(Items from a data source)

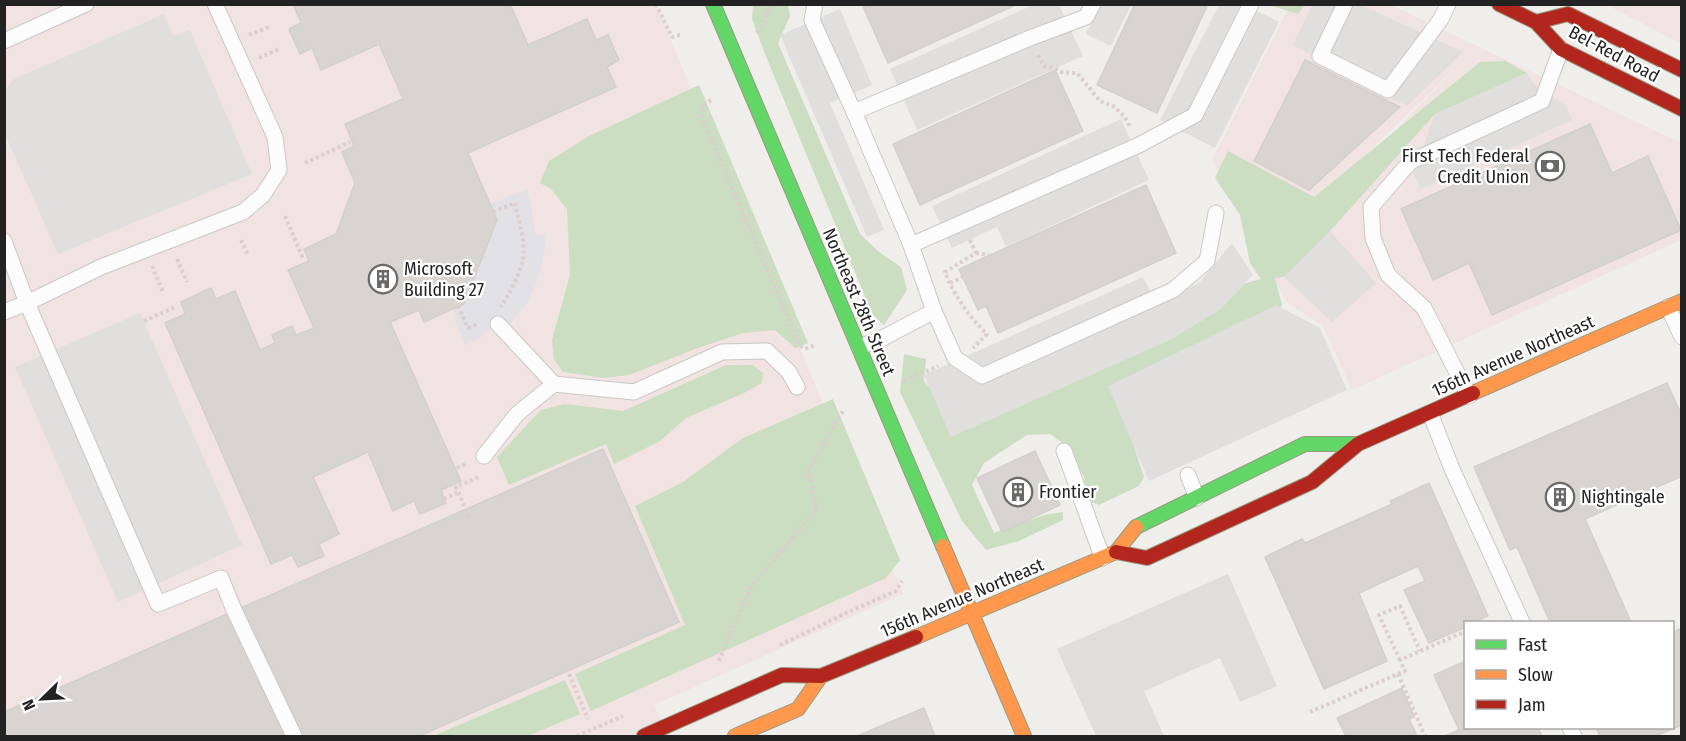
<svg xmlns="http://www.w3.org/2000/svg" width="1686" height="741" font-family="'Fira Sans Condensed',sans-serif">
	<rect width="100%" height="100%" fill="#f0eeeb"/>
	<!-- residential -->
	<polygon fill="#dfdedc" points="1228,574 1277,686 1240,702 1220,658 1144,691 1164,736 1096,736 1057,649"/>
	<!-- commercial -->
	<g fill="#f1e3e1">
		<polygon points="4,5 656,5 903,594 654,705 667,736 5,736"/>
		<polygon points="1290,5 1391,5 1681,143 1681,240 1352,390 1323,326 1286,302 1267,262 1458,66 1264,252 1212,160"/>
		<polygon points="1607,5 1681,5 1681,43 1674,40"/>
	</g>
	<!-- forest -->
	<g fill="#cbdec1">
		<polygon points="753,5 788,5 790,16 778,43 860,234 879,252 901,267 907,290 884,325 873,316 765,54 752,19"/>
		<polygon points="1269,5 1305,4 1305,5 1298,14"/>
		<polygon points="1505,61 1527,73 1435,114 1330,231 1284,277 1275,278 1282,305 1273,322 1116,391 1144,477 1139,486 1099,505 1087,500 1084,477 1069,448 1050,434 1027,435 984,463 972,485 994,533 1044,515 1063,512 1063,520 1019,541 986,550 962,521 900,392 904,354 926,359 924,381 947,408 1196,322 1246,283 1261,279 1250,263 1240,215 1215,178 1228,151 1314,197 1480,62"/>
		<polygon points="699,85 808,343 795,348 775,330 743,333 698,348 629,375 604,378 563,372 554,360 552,340 570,275 567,209 551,189 540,183 549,161 589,136"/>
		<polygon points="726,365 753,365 763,373 762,383 744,393 686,418 660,441 614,464 606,444 509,485 497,457 541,410 565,404 623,411"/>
		<polygon points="833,399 900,560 886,578 591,711 575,674 685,625 635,506 683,482 743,438"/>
		<polygon points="565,680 580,714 528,736 433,736"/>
	</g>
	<!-- parking -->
	<g fill="#e0dfde">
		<polygon points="1359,4 1463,52 1407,106 1293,45 1312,5"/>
		<polygon points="1033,5 1059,5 1083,56 917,130 890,69"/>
		<polygon points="1089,5 1131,5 1111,46 1086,34 1097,9"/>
		<polygon points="1219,5 1245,5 1279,22 1215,148 1160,120"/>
		<polygon points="840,9 872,85 830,103 884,230 867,237 780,35"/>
		<polygon points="164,14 173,36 190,30 252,174 58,254 5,134 5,90 14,79"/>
		<polygon points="1527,73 1535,85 1566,106 1572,120 1421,189 1413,174 1435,114"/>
		<polygon points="1121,119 1149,180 1006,247 997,227 952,248 932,206"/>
		<polygon points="1330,231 1376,283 1332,322 1284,277"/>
		<polygon points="1232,243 1253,275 1221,309 1172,339 951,437 924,375 1143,277 1157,305 1200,282"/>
		<polygon points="1276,305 1320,328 1347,390 1149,481 1108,386"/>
		<polygon points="140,313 242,545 118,602 15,367"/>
	</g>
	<!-- plaza -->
	<polygon fill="#e2e1e5" points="527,189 531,203 535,234 545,235 545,247 541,269 535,286 529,300 509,326 498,324 478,339 465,345 454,318 457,316 453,309 490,204"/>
	<!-- building -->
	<g fill="#d7d4d2" stroke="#d3d0cc" stroke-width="1.5">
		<polygon points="293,4 510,4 528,45 587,19 596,40 608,35 619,60 607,67 616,87 468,153 497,220 464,304 424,322 419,310 390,322 461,481 441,490 446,503 420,514 414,501 393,511 368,452 313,477 339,534 319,544 324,556 298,567 292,555 271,564 165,323 185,314 181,302 211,288 216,299 235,291 260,350 275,343 272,335 292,326 296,335 314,328 288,270 309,261 304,249 336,234 355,183 342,152 354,146 345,124 403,99 379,44 321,70 312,48 300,54 289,29 301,23"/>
		<polygon points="862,4 1018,4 888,63"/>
		<polygon points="1135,4 1208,4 1157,113 1097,85"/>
		<polygon points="1305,60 1400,107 1309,190 1254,161"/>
		<polygon points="1055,70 1083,131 920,205 893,144"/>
		<polygon points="1590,124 1612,173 1648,156 1681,230 1492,315 1469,263 1433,280 1401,209"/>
		<polygon points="1146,185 1176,253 998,333 986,306 978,310 959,269"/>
		<polygon points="1667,383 1682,416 1682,476 1585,519 1631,622 1550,622 1517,547 1510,550 1474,467"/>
		<polygon points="603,449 679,622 419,736 4,736 4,712"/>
		<polygon points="1035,451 1060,505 1002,532 977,478"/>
		<polygon points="1429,483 1488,616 1475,622 1466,622 1466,627 1429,643 1404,590 1425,581 1418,566 1359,593 1387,661 1324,689 1265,557 1302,539 1305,543 1392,504 1390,501"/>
		<polygon points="1682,628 1682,725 1656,736 1600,736 1596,728 1672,728 1672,632"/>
		<polygon points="1466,661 1466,728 1538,728 1542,736 1445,736 1459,730 1434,675"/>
		<polygon points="1402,688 1414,717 1409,719 1417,736 1346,736 1337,718"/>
		<polygon points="924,708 935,736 857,736"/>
	</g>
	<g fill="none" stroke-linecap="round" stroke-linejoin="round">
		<!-- lane casing -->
		<g stroke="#c9c8c7" stroke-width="17">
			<g id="lane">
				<polyline points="815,4 812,20 854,112"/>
				<polyline points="1345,4 1320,56 1388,90 1441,19 1448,4"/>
				<polyline points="4,41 86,4"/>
				<polyline points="1216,213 1207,261 1173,290 982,376 955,358 934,311 911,245 1139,145 1195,115 1251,4"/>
				<polyline points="4,241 27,303 158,604 221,578 234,610 294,736"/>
				<polyline points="911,245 854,112 1030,38 1086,17 1093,4"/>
				<polyline points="1668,307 1682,337"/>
				<polyline points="4,312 27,303 101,267 243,212 263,195 279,170 275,137 215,4"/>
				<polyline points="498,324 554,384"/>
				<polyline points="859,347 879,340 934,311"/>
				<polyline points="1469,396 1424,308 1388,275 1373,238 1371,207 1410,162 1542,101 1561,49"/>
				<polyline points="1430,413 1452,469 1522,622"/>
				<path d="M1064,451C1078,487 1089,523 1103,558"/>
				<polyline points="484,456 517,414 554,384 634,392 722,352 767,351 789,372 797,387"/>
				<polyline points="1188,475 1197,498"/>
				<polyline points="1570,728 1574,736"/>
			</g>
		</g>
		<!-- fast casing -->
		<g stroke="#999a82" stroke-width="16">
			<g id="fast">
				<polyline points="713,4 943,546"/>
				<polyline points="1136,527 1305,444 1358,444"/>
			</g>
		</g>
		<!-- slow casing -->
		<g stroke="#999a82" stroke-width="16">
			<g id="slow">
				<polyline points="1473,393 1682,301"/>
				<polyline points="943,546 1024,736"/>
				<polyline points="916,637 1116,552 1136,527"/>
				<polyline points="735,736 798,709 821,676"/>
			</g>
		</g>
		<!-- jam casing -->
		<g stroke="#999a82" stroke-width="16">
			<g id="jam">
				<polyline points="1499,4 1536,22 1561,49 1682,109"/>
				<polyline points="1536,22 1568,14 1682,70"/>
				<polyline points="1116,552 1147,558 1312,482 1358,444 1473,393"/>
				<polyline points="644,736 782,675 821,676 916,637"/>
			</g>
		</g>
		<!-- path -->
		<g stroke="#dccecd" stroke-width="4" stroke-dasharray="3 3" stroke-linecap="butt">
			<polyline points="656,4 672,37 683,34"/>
			<polyline points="757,33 772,4"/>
			<polyline points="249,35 269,27"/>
			<polyline points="1038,55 1044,66 1054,68 1061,72 1077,73 1100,101 1113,106 1124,116 1130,127"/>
			<polyline points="259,58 279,49"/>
			<polyline points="711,100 704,105 702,117 800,346 805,349 815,345"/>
			<polyline points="305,163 350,142"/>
			<path d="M493,212L515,203C518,220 526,241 523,259C520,273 509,295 501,307"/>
			<polyline points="285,216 302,256 306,254"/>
			<polyline points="241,240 248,255"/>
			<path d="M970,240L976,253L945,272C954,295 969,317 987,334L973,348"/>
			<polyline points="976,253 989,255"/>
			<polyline points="177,259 187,282"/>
			<polyline points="152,266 163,292"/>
			<polyline points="950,283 963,277"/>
			<polyline points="458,306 468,328 478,324"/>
			<polyline points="144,321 175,307"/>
			<polyline points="904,381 938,366"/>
			<polyline points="457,468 466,464"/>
			<polyline points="444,499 458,492"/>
			<polyline points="469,517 456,487 481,476"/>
			<polyline points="780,645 844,614 896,591 902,581"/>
			<polyline points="1400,660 1379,615 1400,606 1420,651"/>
			<polyline points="719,661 751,587 817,509 808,471 843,411"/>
			<polyline points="569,674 588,719"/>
			<polyline points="1398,674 1425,736"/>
			<polyline points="1310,712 1405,671 1400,660 1466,631"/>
			<polyline points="577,736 623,716"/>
		</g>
		<!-- lane -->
		<use href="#lane" stroke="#fdfcfc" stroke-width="15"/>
		<!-- fast -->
		<use href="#fast" stroke="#63d668" stroke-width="14"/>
		<!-- slow -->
		<use href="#slow" stroke="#ff974d" stroke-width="14"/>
		<!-- jam -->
		<use href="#jam" stroke="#b3261e" stroke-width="14"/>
	</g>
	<!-- icons -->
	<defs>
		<g id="bank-ring" transform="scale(1.5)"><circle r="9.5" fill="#fff" stroke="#6a6968" stroke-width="1.5"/><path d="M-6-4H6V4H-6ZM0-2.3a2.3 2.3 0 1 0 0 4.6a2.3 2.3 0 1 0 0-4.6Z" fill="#6a6968"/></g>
		<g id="building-ring" transform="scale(1.5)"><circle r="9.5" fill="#fff" stroke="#6a6968" stroke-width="1.5"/><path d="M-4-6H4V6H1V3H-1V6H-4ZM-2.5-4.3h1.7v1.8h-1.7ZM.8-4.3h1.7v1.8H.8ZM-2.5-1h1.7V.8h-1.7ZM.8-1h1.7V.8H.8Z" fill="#6a6968"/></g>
	</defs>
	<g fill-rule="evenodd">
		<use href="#bank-ring" x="1550" y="166"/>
		<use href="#building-ring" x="383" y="279"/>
		<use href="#building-ring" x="1018" y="492"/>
		<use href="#building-ring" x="1560" y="497"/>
	</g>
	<g text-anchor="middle" stroke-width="4.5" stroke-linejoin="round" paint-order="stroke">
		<!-- street labels -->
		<g font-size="18" fill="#222" stroke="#fff">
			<text transform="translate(1614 54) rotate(28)" y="6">Bel-Red Road</text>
			<text transform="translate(859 302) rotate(67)" y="6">Northeast 28th Street</text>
			<text transform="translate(1513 356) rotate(-24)" y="6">156th Avenue Northeast</text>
			<text transform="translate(962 598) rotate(-23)" y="6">156th Avenue Northeast</text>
		</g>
		<!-- poi labels -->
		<g font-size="18" fill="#222" stroke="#fff" text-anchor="start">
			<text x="1529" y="162" text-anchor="end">First Tech Federal<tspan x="1529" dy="21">Credit Union</tspan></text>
			<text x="404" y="275">Microsoft<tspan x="404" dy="21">Building 27</tspan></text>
			<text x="1039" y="498">Frontier</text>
			<text x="1581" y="503">Nightingale</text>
		</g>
	</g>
	<!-- border -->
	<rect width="1686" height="741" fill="none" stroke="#222222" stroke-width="12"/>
	<!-- legend -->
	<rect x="1464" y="621" width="210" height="108" fill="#ffffff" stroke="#a7a7a7" stroke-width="1.5"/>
	<rect x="1476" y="640" width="30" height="9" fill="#63d668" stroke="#a7a7a7" stroke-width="1.5"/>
	<text x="1518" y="651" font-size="18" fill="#222222">Fast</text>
	<rect x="1476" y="670" width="30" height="9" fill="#ff974d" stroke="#a7a7a7" stroke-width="1.5"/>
	<text x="1518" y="681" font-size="18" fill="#222222">Slow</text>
	<rect x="1476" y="700" width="30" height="9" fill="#b3261e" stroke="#a7a7a7" stroke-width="1.5"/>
	<text x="1518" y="711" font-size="18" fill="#222222">Jam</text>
	<!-- north arrow -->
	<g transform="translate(42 699) rotate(246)" stroke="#ffffff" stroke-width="4.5" paint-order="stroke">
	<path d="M0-4.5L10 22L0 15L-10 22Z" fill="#222222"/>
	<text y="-9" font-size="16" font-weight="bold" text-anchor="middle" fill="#222222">N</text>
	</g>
</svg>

EXERCISE:
Lines in the records above that contain the word "paint" need to be counted; the reply is that number and nothing else.

RESULT:
2